Items from a dataset
════════

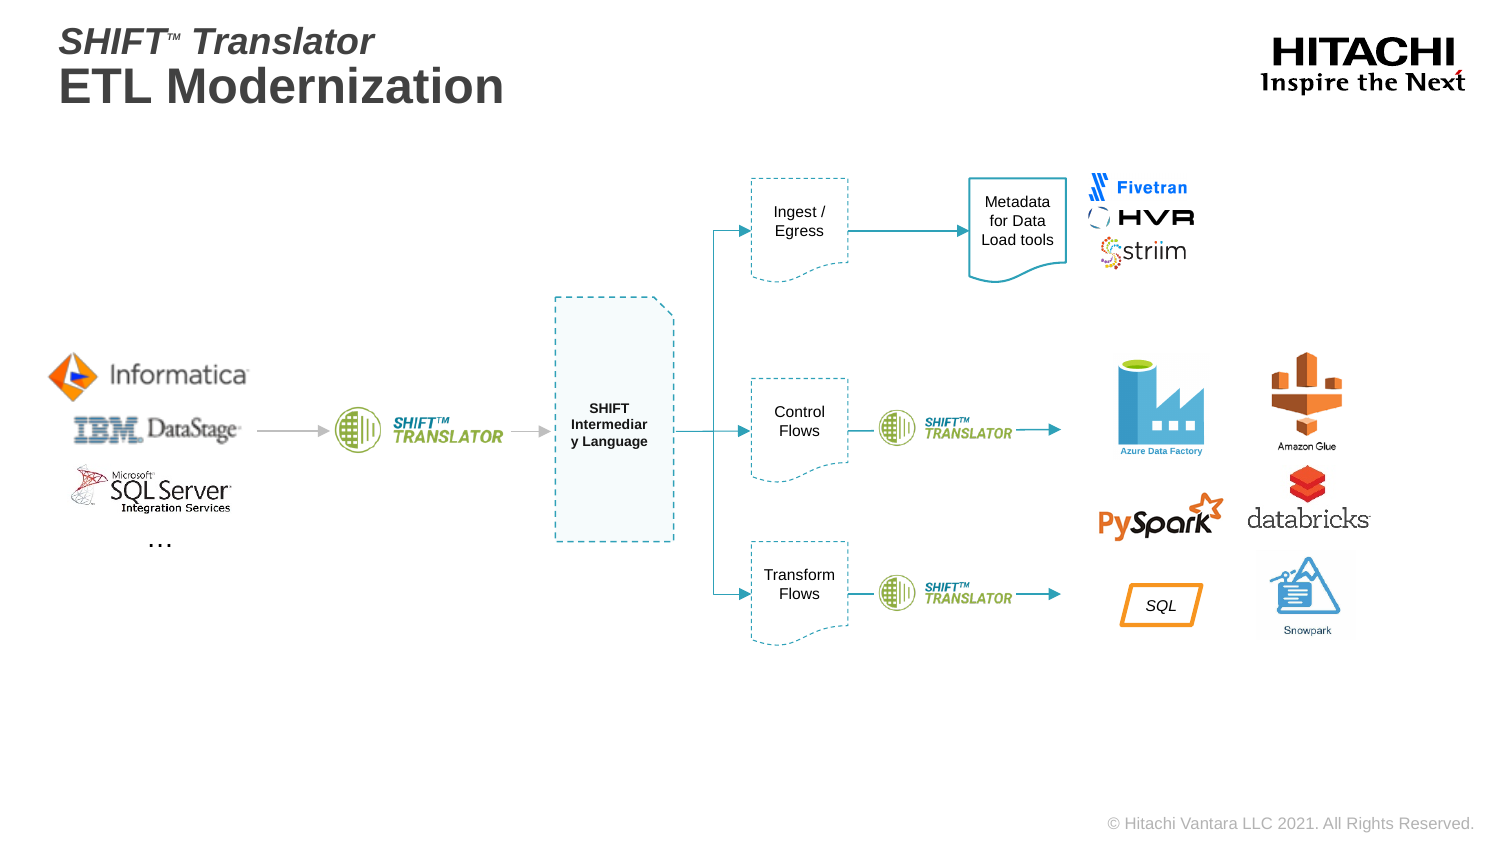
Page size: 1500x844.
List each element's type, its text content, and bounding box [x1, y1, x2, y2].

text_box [676, 230, 752, 430]
text_box SQL [1121, 585, 1202, 625]
picture [0, 341, 295, 514]
text_box Metadata for Data Load tools [969, 178, 1066, 282]
picture [873, 569, 1017, 617]
text_box Ingest / Egress [751, 178, 848, 282]
picture [1247, 465, 1371, 528]
picture [873, 403, 1017, 452]
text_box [676, 437, 752, 595]
text_box Control Flows [755, 378, 848, 482]
text_box … [140, 523, 180, 559]
picture [1264, 346, 1348, 462]
picture [1112, 353, 1210, 460]
text_box SHIFT Intermediary Language [553, 295, 671, 544]
text_box Transform Flows [751, 541, 848, 646]
picture [1086, 173, 1196, 287]
picture [1256, 548, 1356, 641]
title SHIFTTM Translator ETL Modernization [43, 8, 1200, 129]
picture [1090, 487, 1235, 556]
picture [328, 399, 509, 460]
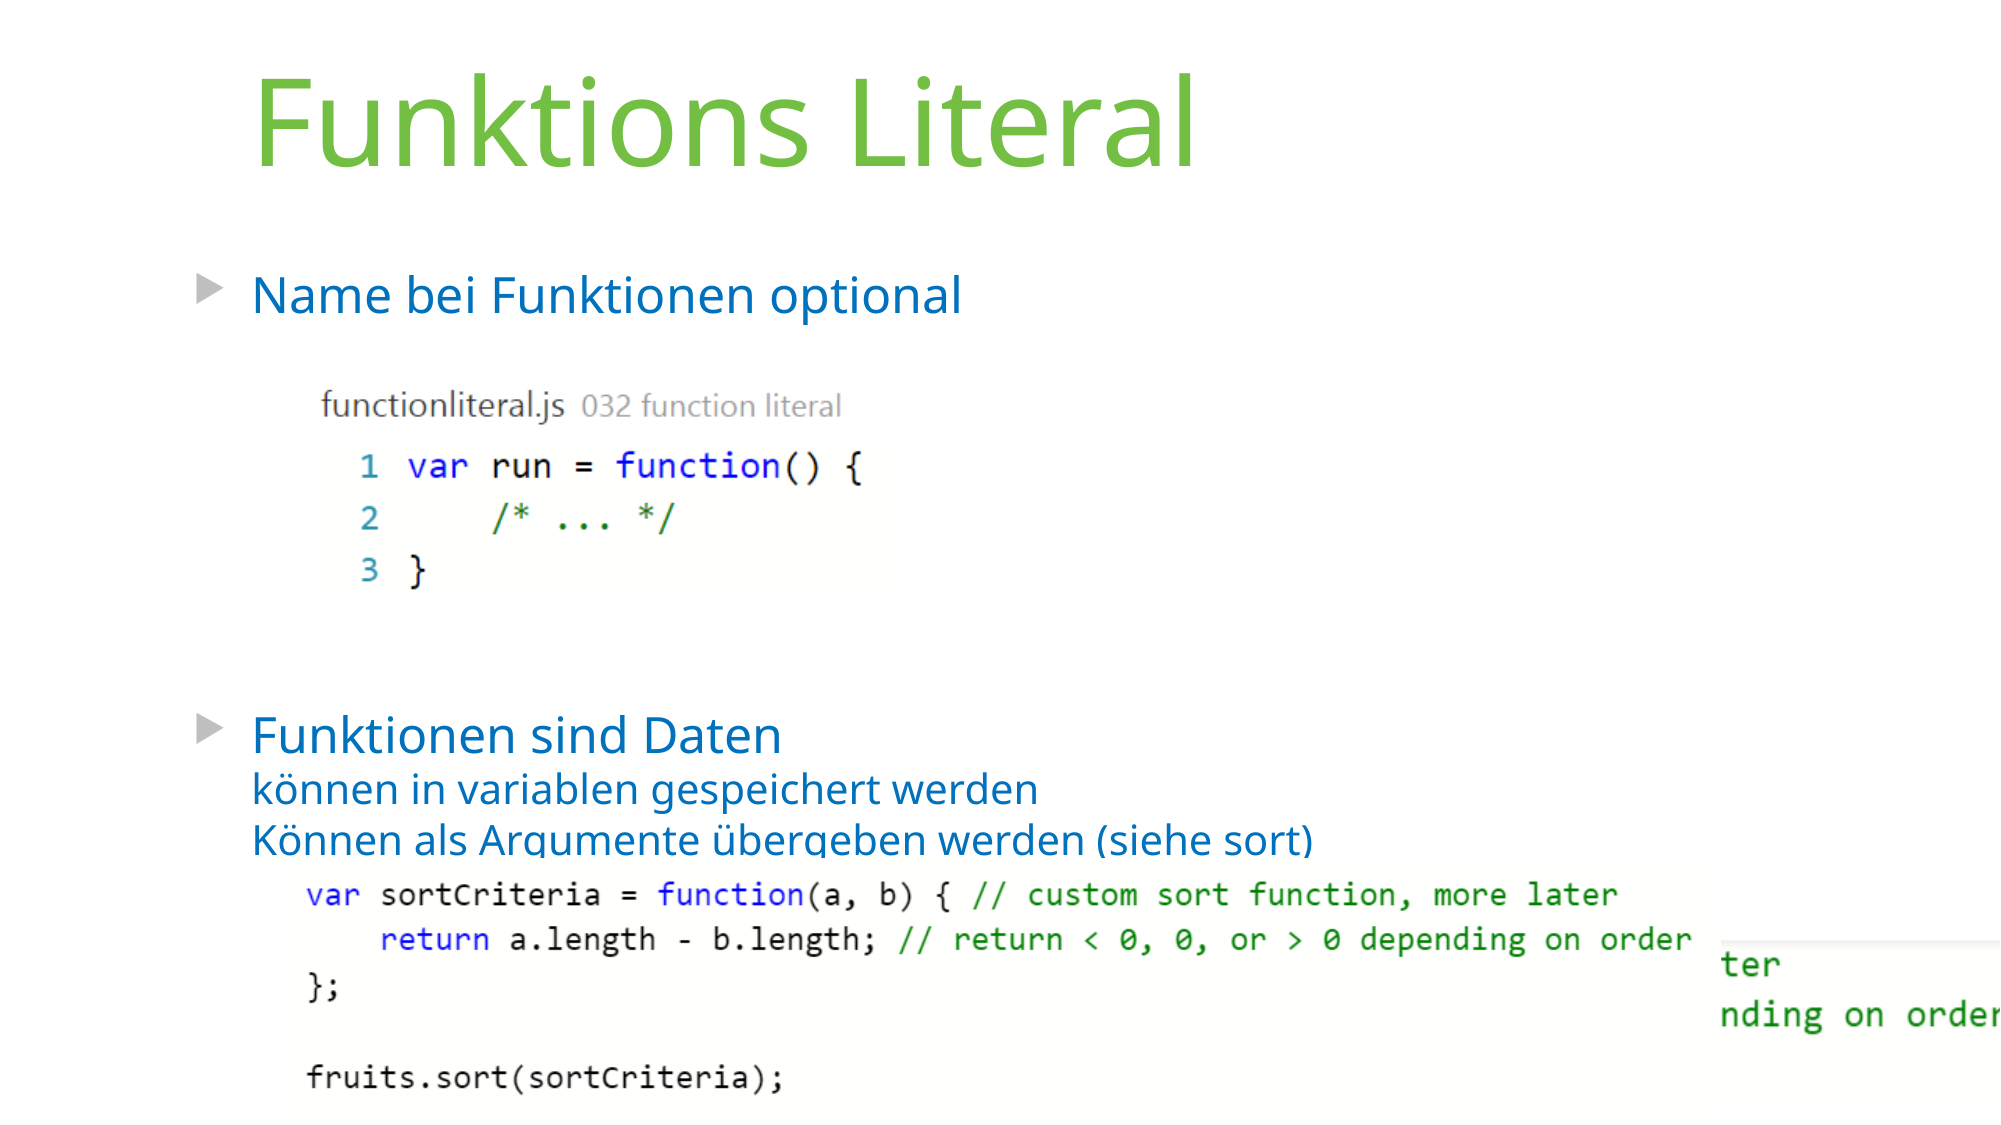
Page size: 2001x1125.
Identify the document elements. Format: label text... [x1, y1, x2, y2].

title Funktions Literal [250, 42, 1945, 192]
list Name bei Funktionen optional Funktionen sind Daten können in variablen gespeichert werden Können als Argumente übergeben werden (siehe sort) [191, 263, 1945, 1125]
picture [304, 373, 897, 602]
picture [279, 858, 2000, 1119]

════════

Exercise details: Repeat exactly the lines above, starting with the line that contains "Identify the document" and ending with the last line, both included, and nothing else.

Response to this task:
Identify the document elements. Format: label text... [x1, y1, x2, y2].

title Funktions Literal [250, 42, 1945, 192]
list Name bei Funktionen optional Funktionen sind Daten können in variablen gespeichert werden Können als Argumente übergeben werden (siehe sort) [191, 263, 1945, 1125]
picture [304, 373, 897, 602]
picture [279, 858, 2000, 1119]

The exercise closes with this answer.